八ヶ岳の深淵を駅前で「テイスティング」する贅沢
JR茅野駅を降り、連絡通路を抜けた先に広がるのは、駅ビルの中とは思えぬ静謐な森の気配だ。2026年4月、株式会社ヤソがオープンさせた初の旗艦店は、単なる物販の場ではない。
訪れる者を驚かせるのは、8種の樹木の個性を「嗅ぎ比べる」という五感の体験だ。モミやアカマツといった樹木たちが、自社蒸留によって研ぎ澄まされ、ボトルの中で息づいている。それは、私たちが知る「木の匂い」の概念を鮮やかに覆す、洗練を極めたフレグランスの姿であった。
現場の「熱」を閉じ込める、自社蒸留という狂気と矜持

なぜ、これほどまでに香りが鮮烈なのか。その理由は、同社の徹底した「垂直統合」にある。多くのブランドが香料メーカーから素材を仕入れる中、ヤソは自ら蒸留設備を開発。林業の現場で発生する間伐材を、その場所で、その手で精油へと変えている。
特筆すべきは、月に一度開催される「フレグランスバー」という試みだ。調香家が、100種類に及ぶ精油を前に、ゲストの感性に合わせた香りをその場で仕立てていく。バーテンダーがカクテルを振るように、森の記憶が瓶に詰められるその光景は、消費という行為を、森の物語を受け継ぐという特別な儀式へと変質させている。
捨てられる枝葉を「宝」に変える、逆転の美学
「未利用の資源に光を当てる」。言葉にするのは容易だが、ヤソの取り組みはそれを極めて高いデザイン性で実現している。ブランド名に冠された「八十(やそ)」という言葉には、日本の多種多様な植生を次世代へ繋ぐという決意が込められている。

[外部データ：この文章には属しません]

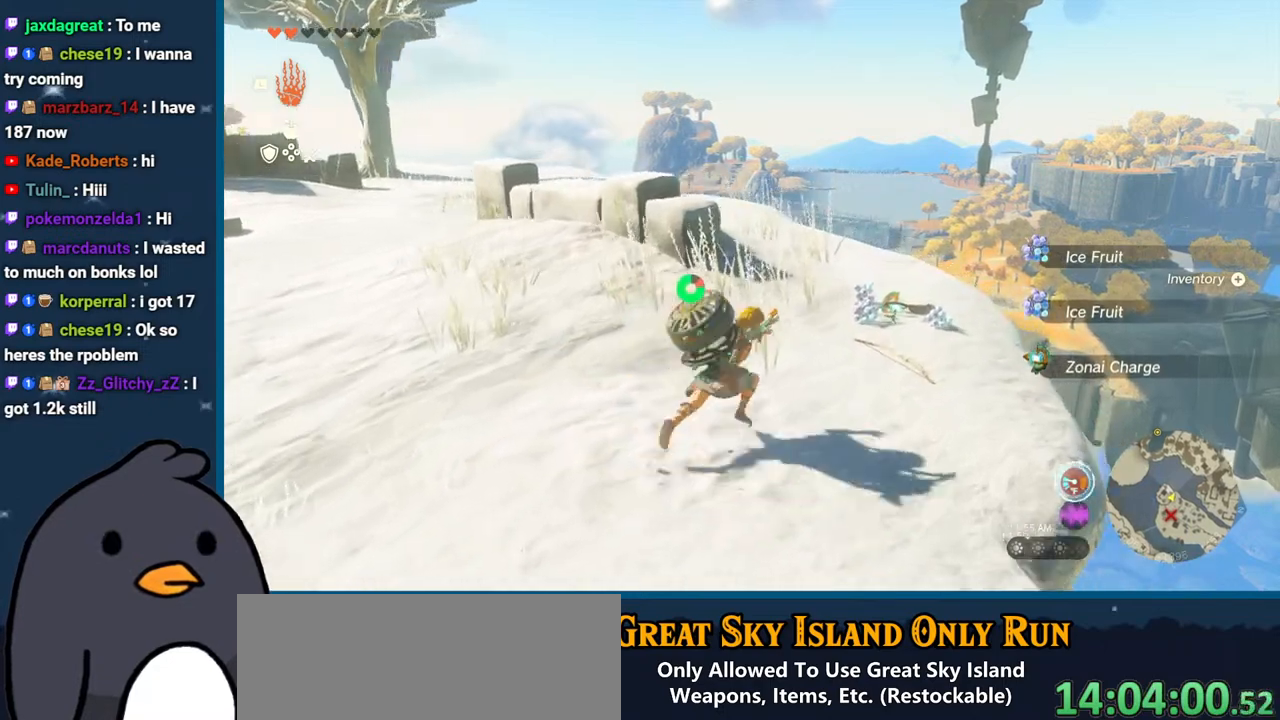
{"buttons": [], "left_stick": "up", "right_stick": "center", "events": [[100, "B", "up"], [133, "left_stick", "up"], [233, "A", "down"], [333, "A", "up"], [400, "A", "down"], [467, "A", "up"]]}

かつては林業の現場で厄介者扱いされていた枝葉が、お茶になり、スキンケア用品になり、そして人々の憧れとなる香水へと生まれ変わる。この「価値の転換」こそが、疲弊する地方の森林文化に、持続可能な息吹を吹き込む原動力となっているのだ。
現代ビジネスに突きつける「感性のローカリズム」
私たちはヤソの挑戦から、何を学ぶべきか。それは、地域に眠る資源を現代の言語へと「翻訳」する力である。同社は自然保護の義務感を売るのではなく、都市生活者が切望する「本物への渇望」に、森林の豊かさをぶつけた。
一過性のトレンドではない。地域の土壌に根ざし、文化として誇れるものづくり。八ヶ岳の麓から漂うこの香りは、資源が枯渇していく時代において、私たちが何を「豊かさ」と呼ぶべきか、その答えを静かに、しかし力強く提示している。